シラバスには「インパクトの高いテーマ、最強のチーム編成に心がけてください。」とあります。多様性のあるチームメンバーが集まり、各人が出来ること以上のことをやり遂げた結果が金賞受賞につながったと思います。もちろん、多大なサポートを頂いた家族には感謝の気持ちで一杯です。

(福谷) 成果物がパワーポイントで出来上がっても、まだそこからが戦いです。限られた時間で簡潔に分かりやすく伝えるためのプレゼン練習、そしてその練習から見えてくるパワーポイントのブラッシュアップ、この辺りが非常に難しく、夜通し皆で喧々諤々と議論し、練習し当日に臨みました。やってみると分かりますが、パワーポイントをブラッシュアップする担当は、どうしたら理解しやすいスライドになるのかイメージが湧きにくいところからスタートします。つまり創造力・発想力が求められるわけです。一方のプレゼンターは、恥ずかしいという気持ちを捨て去り、ハッキリ簡潔に声を発することに慣れるというところからスタートします。実際に声を出してみないと、自分が分かっていない箇所が見えてこないものです。この役割を率先垂範で分担したおかげで、最後の夜も生産的で効率的に動け、優勝につながったと思います。

(村瀬) チームに参加することです。これが一番大変でした。チームのメンバーから学びながら、ただもらうだけではなく、自分も相手の役に立つこと。そのために自ら意欲を強く持って「参加」することが、一番大変だったことであり、一番学んだことでした。会社では、プロジェクトやタスクフォースを作っても、参加せずとも進んでいく事は多々あるかと思います。参加する意味を、是非自分で創っていけたのなら、同じ想いを持つメンバーの数だけ大きくなった充実感となって、返ってくるのかと思います。

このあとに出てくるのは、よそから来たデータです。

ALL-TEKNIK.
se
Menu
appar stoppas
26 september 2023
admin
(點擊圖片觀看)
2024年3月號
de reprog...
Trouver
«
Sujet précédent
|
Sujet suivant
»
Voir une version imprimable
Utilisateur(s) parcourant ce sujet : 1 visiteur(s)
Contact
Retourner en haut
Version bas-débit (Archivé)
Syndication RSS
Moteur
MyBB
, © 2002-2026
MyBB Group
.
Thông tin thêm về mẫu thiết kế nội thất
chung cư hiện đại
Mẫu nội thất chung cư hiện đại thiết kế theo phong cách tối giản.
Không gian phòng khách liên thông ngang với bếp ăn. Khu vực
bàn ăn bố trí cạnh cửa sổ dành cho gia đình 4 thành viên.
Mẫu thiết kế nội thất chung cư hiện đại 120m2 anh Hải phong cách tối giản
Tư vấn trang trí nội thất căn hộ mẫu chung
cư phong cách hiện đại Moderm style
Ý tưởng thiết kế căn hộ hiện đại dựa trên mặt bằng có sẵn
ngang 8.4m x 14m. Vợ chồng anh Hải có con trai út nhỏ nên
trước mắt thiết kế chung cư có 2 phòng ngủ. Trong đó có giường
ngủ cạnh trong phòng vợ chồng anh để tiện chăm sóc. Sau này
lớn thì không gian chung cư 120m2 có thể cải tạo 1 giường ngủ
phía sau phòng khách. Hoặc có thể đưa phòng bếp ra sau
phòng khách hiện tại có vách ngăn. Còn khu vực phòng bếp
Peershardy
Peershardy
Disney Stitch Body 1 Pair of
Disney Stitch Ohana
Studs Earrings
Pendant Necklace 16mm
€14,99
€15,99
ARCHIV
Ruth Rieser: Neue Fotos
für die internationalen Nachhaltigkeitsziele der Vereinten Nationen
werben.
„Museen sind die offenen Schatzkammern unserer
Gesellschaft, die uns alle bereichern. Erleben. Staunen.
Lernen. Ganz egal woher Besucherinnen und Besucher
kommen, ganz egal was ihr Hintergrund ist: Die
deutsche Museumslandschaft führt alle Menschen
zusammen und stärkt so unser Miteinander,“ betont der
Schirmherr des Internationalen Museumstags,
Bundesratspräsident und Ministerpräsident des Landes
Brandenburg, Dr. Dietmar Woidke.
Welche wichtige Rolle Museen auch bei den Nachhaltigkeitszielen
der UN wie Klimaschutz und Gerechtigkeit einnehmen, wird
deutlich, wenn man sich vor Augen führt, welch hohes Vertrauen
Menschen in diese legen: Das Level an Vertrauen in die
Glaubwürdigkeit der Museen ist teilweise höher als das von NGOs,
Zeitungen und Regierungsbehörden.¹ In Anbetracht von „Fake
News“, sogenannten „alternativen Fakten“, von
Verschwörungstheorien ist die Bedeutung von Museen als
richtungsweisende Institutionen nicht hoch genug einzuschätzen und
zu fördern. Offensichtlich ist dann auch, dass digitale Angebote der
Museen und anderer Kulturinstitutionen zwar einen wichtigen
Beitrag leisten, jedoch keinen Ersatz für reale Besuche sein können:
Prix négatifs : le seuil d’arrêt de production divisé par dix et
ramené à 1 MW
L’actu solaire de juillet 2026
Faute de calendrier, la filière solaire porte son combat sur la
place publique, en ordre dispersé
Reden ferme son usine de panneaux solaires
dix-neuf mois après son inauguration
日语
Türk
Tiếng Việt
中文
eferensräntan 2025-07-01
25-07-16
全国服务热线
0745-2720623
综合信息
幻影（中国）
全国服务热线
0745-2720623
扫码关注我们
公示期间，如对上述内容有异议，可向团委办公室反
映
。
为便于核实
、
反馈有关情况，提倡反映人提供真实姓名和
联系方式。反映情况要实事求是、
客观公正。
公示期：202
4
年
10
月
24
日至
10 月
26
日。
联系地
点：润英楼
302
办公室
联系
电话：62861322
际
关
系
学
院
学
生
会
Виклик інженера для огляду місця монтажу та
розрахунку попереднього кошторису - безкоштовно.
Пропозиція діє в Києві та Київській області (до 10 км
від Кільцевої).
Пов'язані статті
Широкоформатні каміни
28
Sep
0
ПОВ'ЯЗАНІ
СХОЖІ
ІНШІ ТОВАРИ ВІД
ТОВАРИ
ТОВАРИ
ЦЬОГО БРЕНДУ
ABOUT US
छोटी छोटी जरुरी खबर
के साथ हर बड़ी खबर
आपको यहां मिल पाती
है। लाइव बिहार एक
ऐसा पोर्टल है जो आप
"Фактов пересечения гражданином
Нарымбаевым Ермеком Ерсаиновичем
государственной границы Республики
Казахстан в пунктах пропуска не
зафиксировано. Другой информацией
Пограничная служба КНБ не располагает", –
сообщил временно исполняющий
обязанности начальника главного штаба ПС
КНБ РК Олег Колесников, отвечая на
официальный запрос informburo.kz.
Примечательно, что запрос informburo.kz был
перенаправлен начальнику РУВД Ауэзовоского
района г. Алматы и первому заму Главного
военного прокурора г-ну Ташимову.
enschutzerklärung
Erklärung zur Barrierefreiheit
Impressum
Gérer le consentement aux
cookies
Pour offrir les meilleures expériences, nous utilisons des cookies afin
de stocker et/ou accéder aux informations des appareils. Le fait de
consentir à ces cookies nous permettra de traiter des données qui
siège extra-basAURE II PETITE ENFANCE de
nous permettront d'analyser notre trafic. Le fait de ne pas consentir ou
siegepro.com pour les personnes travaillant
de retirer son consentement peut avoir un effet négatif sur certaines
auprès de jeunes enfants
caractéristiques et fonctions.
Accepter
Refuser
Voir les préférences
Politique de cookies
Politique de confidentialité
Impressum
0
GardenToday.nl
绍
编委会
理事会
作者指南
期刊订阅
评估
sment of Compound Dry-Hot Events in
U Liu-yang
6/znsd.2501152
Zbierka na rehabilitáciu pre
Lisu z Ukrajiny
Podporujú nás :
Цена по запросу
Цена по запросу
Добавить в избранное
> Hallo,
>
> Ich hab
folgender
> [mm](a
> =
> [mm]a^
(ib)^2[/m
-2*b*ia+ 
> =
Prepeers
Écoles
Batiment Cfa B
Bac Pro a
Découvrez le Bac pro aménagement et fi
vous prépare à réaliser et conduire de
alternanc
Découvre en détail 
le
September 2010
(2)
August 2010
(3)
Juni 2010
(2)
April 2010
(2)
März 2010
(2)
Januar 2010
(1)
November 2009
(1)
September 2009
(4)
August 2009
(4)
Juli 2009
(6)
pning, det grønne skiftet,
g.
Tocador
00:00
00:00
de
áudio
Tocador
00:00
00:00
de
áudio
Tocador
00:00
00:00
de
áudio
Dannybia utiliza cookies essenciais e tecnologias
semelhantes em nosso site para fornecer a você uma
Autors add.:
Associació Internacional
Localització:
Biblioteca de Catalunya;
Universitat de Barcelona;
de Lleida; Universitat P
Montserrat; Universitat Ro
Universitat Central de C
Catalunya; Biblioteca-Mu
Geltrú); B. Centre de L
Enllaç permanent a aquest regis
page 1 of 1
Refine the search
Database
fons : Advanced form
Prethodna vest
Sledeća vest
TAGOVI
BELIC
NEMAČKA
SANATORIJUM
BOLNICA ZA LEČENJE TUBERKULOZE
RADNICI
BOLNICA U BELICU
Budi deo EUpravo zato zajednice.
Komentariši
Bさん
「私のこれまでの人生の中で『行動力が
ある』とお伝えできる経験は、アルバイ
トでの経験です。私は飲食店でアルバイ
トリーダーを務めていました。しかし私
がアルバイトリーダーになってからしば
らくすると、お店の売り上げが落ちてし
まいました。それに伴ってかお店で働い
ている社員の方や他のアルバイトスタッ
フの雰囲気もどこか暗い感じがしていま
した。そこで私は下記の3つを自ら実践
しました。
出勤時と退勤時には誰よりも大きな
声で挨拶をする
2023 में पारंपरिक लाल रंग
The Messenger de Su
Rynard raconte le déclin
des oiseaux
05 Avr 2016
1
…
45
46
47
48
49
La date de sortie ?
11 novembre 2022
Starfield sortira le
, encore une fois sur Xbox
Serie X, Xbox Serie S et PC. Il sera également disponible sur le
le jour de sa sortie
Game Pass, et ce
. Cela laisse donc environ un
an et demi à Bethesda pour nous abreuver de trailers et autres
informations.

(吉田) 議論に終わりがないということです。社長インタビュー記事を何度も読み返し、「社長の伝えたかった本当の意味は何か、その背景は何か」と事例企業がたどってきた成長のプロセスをくみ取り、自分たちなりにモデル化することを繰り返すプロセスがありました。でもそう簡単には見つからず、何日も過ぎ「これ以上、見えるものはないんじゃないか」とあきらめそうになった時に、いつも出てきたのが「あと一歩上をめざそう」という言葉でした。この一言が議論を終わりにさせるのではなく目前のテーマと戦う原動力となりました。当日の朝まで、上を目指す。自分がここまで取り組むことができたという一連の経験は、現在の自信へとつながっていると思います。